*** Block opens ***

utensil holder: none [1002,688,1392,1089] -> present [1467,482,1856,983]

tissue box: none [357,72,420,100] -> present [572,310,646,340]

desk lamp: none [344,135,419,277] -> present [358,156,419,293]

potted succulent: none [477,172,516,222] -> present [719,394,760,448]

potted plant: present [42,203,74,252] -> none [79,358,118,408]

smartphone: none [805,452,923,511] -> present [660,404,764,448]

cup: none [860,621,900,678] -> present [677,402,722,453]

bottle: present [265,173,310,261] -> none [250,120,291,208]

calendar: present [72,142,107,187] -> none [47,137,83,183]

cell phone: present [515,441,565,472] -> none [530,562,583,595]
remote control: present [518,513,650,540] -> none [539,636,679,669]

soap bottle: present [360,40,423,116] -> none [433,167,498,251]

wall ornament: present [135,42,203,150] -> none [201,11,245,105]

*** Block closes ***

The whole of the material above is to be restated exactly.

utensil holder: none [1002,688,1392,1089] -> present [1467,482,1856,983]

tissue box: none [357,72,420,100] -> present [572,310,646,340]

desk lamp: none [344,135,419,277] -> present [358,156,419,293]

potted succulent: none [477,172,516,222] -> present [719,394,760,448]

potted plant: present [42,203,74,252] -> none [79,358,118,408]

smartphone: none [805,452,923,511] -> present [660,404,764,448]

cup: none [860,621,900,678] -> present [677,402,722,453]

bottle: present [265,173,310,261] -> none [250,120,291,208]

calendar: present [72,142,107,187] -> none [47,137,83,183]

cell phone: present [515,441,565,472] -> none [530,562,583,595]
remote control: present [518,513,650,540] -> none [539,636,679,669]

soap bottle: present [360,40,423,116] -> none [433,167,498,251]

wall ornament: present [135,42,203,150] -> none [201,11,245,105]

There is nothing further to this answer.